4. Advise your clients to file a timely insurance claim for reimbursement of their loss as soon as possible. If a client's property is covered by insurance, the client should file a timely insurance claim for reimbursement of the loss. The IRS generally limits the allowed loss to the amount of loss after any insurance reimbursement the client got or should have gotten, so clients should file their insurance claims early.
5. Be aware of other areas of financial support your clients may be able to pursue through the disaster declaration: i.e., FEMA loans, Small Business Administration loans, and Disaster Unemployment Assistance. Steber said tax service providers should "at least be conversant" as to what disaster relief resources are available to their clients and where clients can access those resources. "Tax service providers would be well serviced to bone up, not just on tax laws involved with disasters, but understanding FEMA rules and what types of disaster loans, or low income loans, are available to their clients," Steber said.
6. Do not promote yourself as a disaster or casualty loss specialist unless you truly have experience in handling disaster or casualty loss claims. "The tax code is very complicated in these areas, and tax service providers really need to fully understand that code before they put themselves out there," Steber said.
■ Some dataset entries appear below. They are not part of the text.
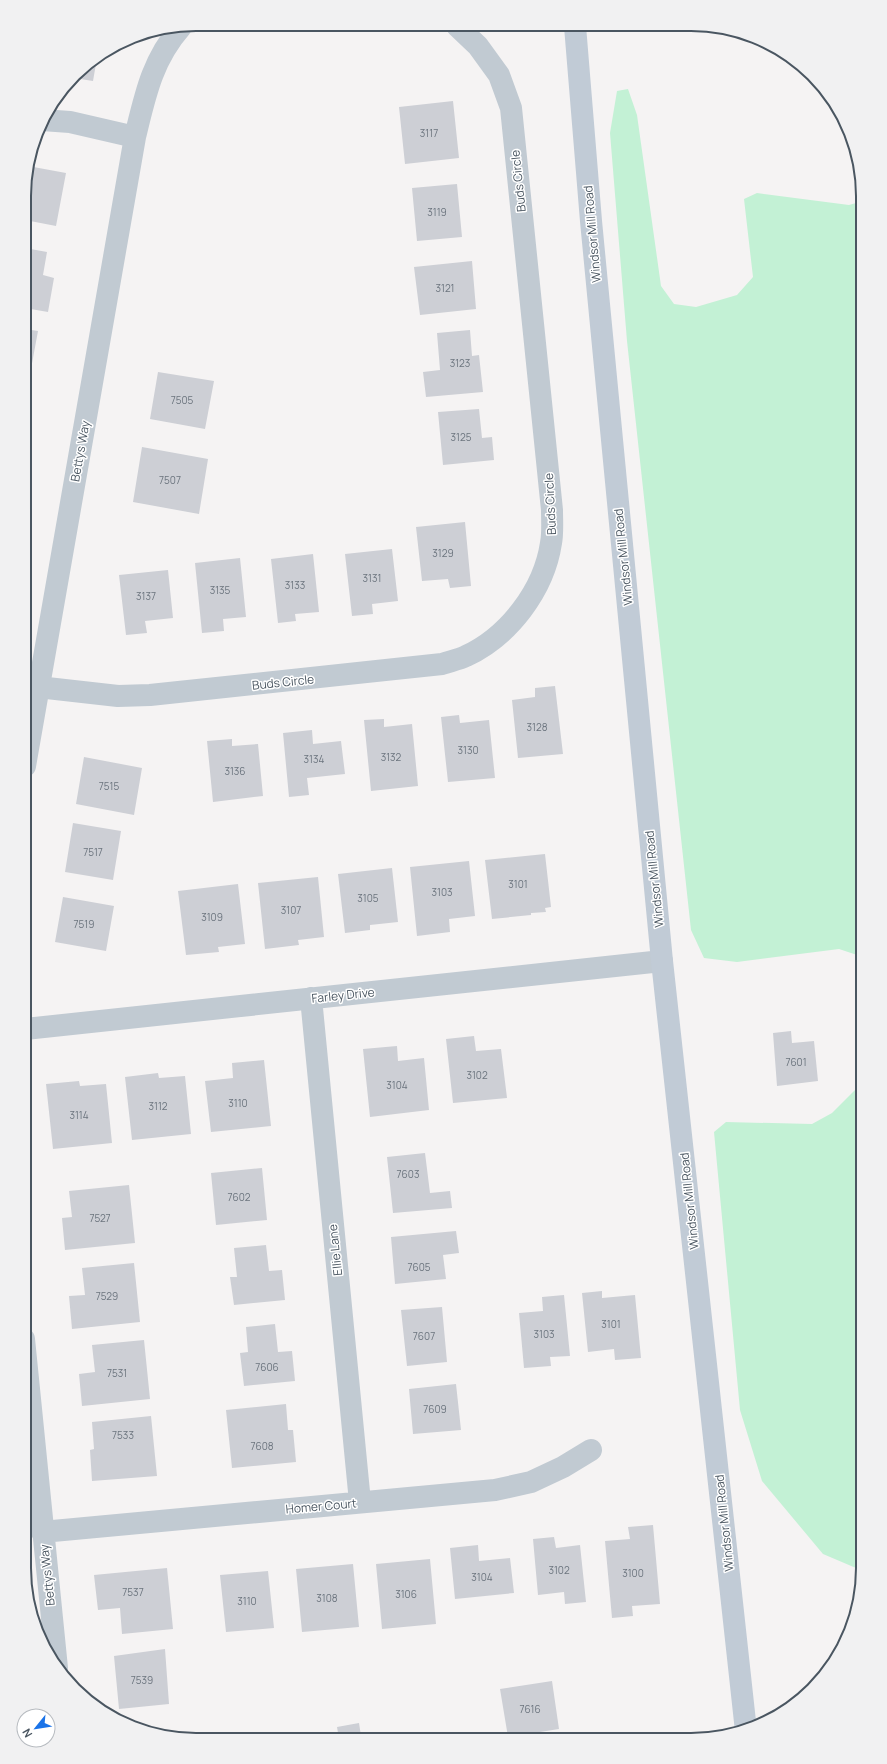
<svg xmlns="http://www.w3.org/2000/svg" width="887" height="1764" viewBox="0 0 887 1764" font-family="Manrope,sans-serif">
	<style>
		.green { fill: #c3f1d5 }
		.building { fill: #cdcfd5 }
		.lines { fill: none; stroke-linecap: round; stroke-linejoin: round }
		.minor { stroke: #c1cad2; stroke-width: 22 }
		.secondary { stroke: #c1cbd6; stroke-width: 22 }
		.labels { text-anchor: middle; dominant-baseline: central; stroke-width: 3; stroke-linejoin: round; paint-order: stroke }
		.number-label { font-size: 10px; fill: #6b747e }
		.street-label { font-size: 12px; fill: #4a5661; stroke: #fff }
		.rim { fill: none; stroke: #4a5661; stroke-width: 2 }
	</style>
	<rect width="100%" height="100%" fill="#f5f3f3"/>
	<path class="green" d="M628,89l9,26 24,171 13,18 22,3 41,-12 16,-18 -9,-78 13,-6 92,12 14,-4v756l-24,-8 -102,13 -33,-4 -13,-28 -64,-589 -17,-208 7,-42z
		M863,1082v489l-40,-17 -61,-73 -22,-71 -26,-278 12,-10 86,2 20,-11z"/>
	<path class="building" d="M97,58l-4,23 -19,-3 8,-11z
		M453,101l6,57 -54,6 -6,-57z
		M28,166l38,7 -10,53 -31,-6v-46z
		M457,184l5,53 -45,4 -5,-53z
		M25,248l22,4 -4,23 11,3 -6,34 -23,-4z
		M472,261l4,48 -56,6 -6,-48z
		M25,329l13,2 -10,54h-3z
		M470,330l2,26 7,-1 4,37 -57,5 -3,-25 17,-2 -3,-37z
		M158,372l56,9 -9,48 -55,-10z
		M479,409l3,29 10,-1 2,23 -51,5 -5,-53z
		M142,447l66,12 -9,55 -66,-12z
		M465,522l6,64 -21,2 -2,-9 -26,2 -6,-54z
		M392,549l6,52 -26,3 1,10 -21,2 -7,-62z
		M313,554l6,58 -24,2 1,7 -18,2 -7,-64z
		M240,558l6,59 -23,2 1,12 -22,2 -7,-70z
		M168,570l5,48 -28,3 2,12 -21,2 -7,-60z
		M555,686l8,68 -45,4 -6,-58 23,-3v-9z
		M459,715l1,8 29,-3 6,58 -47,4 -7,-65z
		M384,719v8l28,-3 6,62 -47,5 -7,-71z
		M312,730l1,14 28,-3 4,33 -38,4 2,17 -20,2 -6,-64z
		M232,739v7l26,-2 5,52 -50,6 -6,-61z
		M84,757l58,11 -8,47 -58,-11z
		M73,823l48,8 -8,49 -48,-8z
		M545,854l6,53 -6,1 1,4 -15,1v2l-39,4 -7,-59z
		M469,861l6,55 -26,3 1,13 -33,4 -7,-69z
		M392,868l6,54 -28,3v5l-25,3 -7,-59z
		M318,877l6,60 -26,3 1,5 -34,4 -7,-66z
		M238,884l7,60 -27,3 1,5 -33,3 -8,-64z
		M63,897l51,9 -8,45 -51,-9z
		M791,1031l1,12 22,-2 4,40 -41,5 -4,-53z
		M474,1036l2,15 25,-2 6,49 -54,5 -7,-64z
		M397,1046l1,15 26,-3 5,52 -59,7 -7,-68z
		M264,1060l7,66 -60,6 -6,-51 28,-3 -1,-15z
		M158,1073l1,5 26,-2 6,58 -59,6 -7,-63z
		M79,1081l1,5 26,-2 6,59 -59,6 -7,-65z
		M425,1153l5,40 20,-2 2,17 -59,5 -6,-56z
		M262,1168l5,52 -51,5 -5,-52z
		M129,1185l6,58 -70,7 -3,-32 10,-1 -3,-26z
		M456,1231l3,22 -16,2 3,24 -51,5 -4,-47z
		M266,1245l3,26 13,-1 3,30 -51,5 -4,-28h7l-3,-29z
		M134,1263l6,59 -68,7 -3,-33 16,-1 -3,-27z
		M602,1291v7l33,-3 6,63 -26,2 -1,-11 -26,3 -6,-59z
		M564,1295l6,61 -20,1 1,9 -27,2 -5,-55 24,-2 -1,-14z
		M442,1307l5,55 -40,4 -6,-56z
		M275,1324l3,28 14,-1 3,30 -51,5 -4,-33 8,-1 -2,-25z
		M144,1340l6,59 -68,7 -3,-32 16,-2 -3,-27z
		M456,1384l5,46 -48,4 -4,-45z
		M286,1404l2,26h5l3,32 -64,6 -6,-58z
		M151,1416l6,60 -65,5 -2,-31 4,-1 -2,-27z
		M653,1525l7,79 -28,2 1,10 -21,2 -7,-77 25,-2 -2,-12z
		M554,1537l2,11 24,-3 6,57 -21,2 -1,-12 -26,3 -5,-56z
		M478,1545l1,16 31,-3 4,35 -59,6 -5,-51z
		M430,1559l6,65 -54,5 -6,-65z
		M353,1564l6,63 -57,5 -6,-63z
		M167,1568l6,61 -51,5 -2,-26 -22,2 -4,-35z
		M268,1571l6,57 -48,4 -6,-57z
		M165,1649l4,55 -50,5 -5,-53z
		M552,1681l7,48 -51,8 -8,-48z
		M359,1723l2,13 26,-4 1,7h-49l-2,-12z
		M310,1733l1,6h-25l-1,-2z"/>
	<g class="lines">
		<path class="minor" d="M42,120l28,2 65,15
			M38,687l80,9 32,-1 292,-31c8,-3 16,-4 24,-8 43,-20 78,-66 85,-113 2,-10 1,-22 1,-33l-41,-402 -12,-33 -21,-29 -21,-20
			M25,766l110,-629c10,-41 17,-77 46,-110
			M311,998l49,504
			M25,1029l637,-68
			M24,1339l33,329
			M42,1532l453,-42 36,-8 32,-15 28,-17"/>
		<path class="secondary" d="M575,26l16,195 71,740 84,770"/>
	</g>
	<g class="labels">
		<g class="number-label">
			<text x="429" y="133">3117</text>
			<text x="437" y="212">3119</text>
			<text x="445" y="288">3121</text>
			<text x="460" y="363">3123</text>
			<text x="182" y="400">7505</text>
			<text x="461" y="437">3125</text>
			<text x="170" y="480">7507</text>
			<text x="443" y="553">3129</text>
			<text x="372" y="578">3131</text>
			<text x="295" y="585">3133</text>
			<text x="220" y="590">3135</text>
			<text x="146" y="596">3137</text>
			<text x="537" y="727">3128</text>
			<text x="468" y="750">3130</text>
			<text x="391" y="757">3132</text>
			<text x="314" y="759">3134</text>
			<text x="235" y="771">3136</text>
			<text x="109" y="786">7515</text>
			<text x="93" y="852">7517</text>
			<text x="518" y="884">3101</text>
			<text x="442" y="892">3103</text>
			<text x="368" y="898">3105</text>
			<text x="291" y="910">3107</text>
			<text x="212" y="917">3109</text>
			<text x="84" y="924">7519</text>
			<text x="796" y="1062">7601</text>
			<text x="477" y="1075">3102</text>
			<text x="397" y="1085">3104</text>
			<text x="238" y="1103">3110</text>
			<text x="158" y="1106">3112</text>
			<text x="79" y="1115">3114</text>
			<text x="408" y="1174">7603</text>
			<text x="239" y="1197">7602</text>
			<text x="100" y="1218">7527</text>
			<text x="419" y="1267">7605</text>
			<text x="107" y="1296">7529</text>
			<text x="611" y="1324">3101</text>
			<text x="544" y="1334">3103</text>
			<text x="424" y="1336">7607</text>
			<text x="267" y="1367">7606</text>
			<text x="117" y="1373">7531</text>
			<text x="435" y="1409">7609</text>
			<text x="123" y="1435">7533</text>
			<text x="262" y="1446">7608</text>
			<text x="559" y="1570">3102</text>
			<text x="633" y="1573">3100</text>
			<text x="482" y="1577">3104</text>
			<text x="133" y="1592">7537</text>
			<text x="406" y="1594">3106</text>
			<text x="327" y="1598">3108</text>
			<text x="247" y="1601">3110</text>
			<text x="142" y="1680">7539</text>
			<text x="530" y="1709">7616</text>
		</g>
		<g class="street-label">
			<text transform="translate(518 181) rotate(-96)">Buds Circle</text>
			<text transform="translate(592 234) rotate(-95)">Windsor Mill Road</text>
			<text transform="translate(80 451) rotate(-80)">Bettys Way</text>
			<text transform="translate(550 504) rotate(-93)">Buds Circle</text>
			<text transform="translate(623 557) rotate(-96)">Windsor Mill Road</text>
			<text transform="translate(283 682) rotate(-6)">Buds Circle</text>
			<text transform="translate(654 879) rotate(-96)">Windsor Mill Road</text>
			<text transform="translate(343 995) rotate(-6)">Farley Drive</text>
			<text transform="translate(689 1201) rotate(-96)">Windsor Mill Road</text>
			<text transform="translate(335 1250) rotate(-96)">Ellie Lane</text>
			<text transform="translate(321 1506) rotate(-5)">Homer Court</text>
			<text transform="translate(724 1523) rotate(-96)">Windsor Mill Road</text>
			<text transform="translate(47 1575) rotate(-96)">Bettys Way</text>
		</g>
	</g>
	<path d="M0 0H887V1764H0ZM196 31H691A165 165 0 0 1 856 196V1568A165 165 0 0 1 691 1733H196A165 165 0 0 1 31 1568V196A165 165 0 0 1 196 31Z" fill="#f1f1f2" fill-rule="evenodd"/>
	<path class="rim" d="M196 31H691A165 165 0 0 1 856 196V1568A165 165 0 0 1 691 1733H196A165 165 0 0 1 31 1568V196A165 165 0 0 1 196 31Z"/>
	<g transform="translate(36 1728) rotate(240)"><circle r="19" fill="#ffffff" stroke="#b7bbc0"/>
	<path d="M0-3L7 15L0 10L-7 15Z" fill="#1a73e8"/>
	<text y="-6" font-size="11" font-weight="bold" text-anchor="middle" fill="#4a5661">N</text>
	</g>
</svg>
Ultimately, the greatest advice any tax service provider can give in the event of a casualty, Steber said, is to seek advice from a professional tax preparer experienced in disaster and casualty loss.
"Disasters and casualty losses are not an area where people want to try to use package software or try to do their taxes themselves. This is an area where they definitely need to seek out trained and experienced professional help, particularly when they make their first choice . . . whether they will claim their losses this year or amend last year's taxes," Steber said. "The tax code is complicated. There are lots of additional considerations, nuances, and complicated loopholes in events like these. I tell everyone who has gone through an event like this to hire an advisor who is experienced in disaster, casualty, and theft. The benefits will more than offset the cost."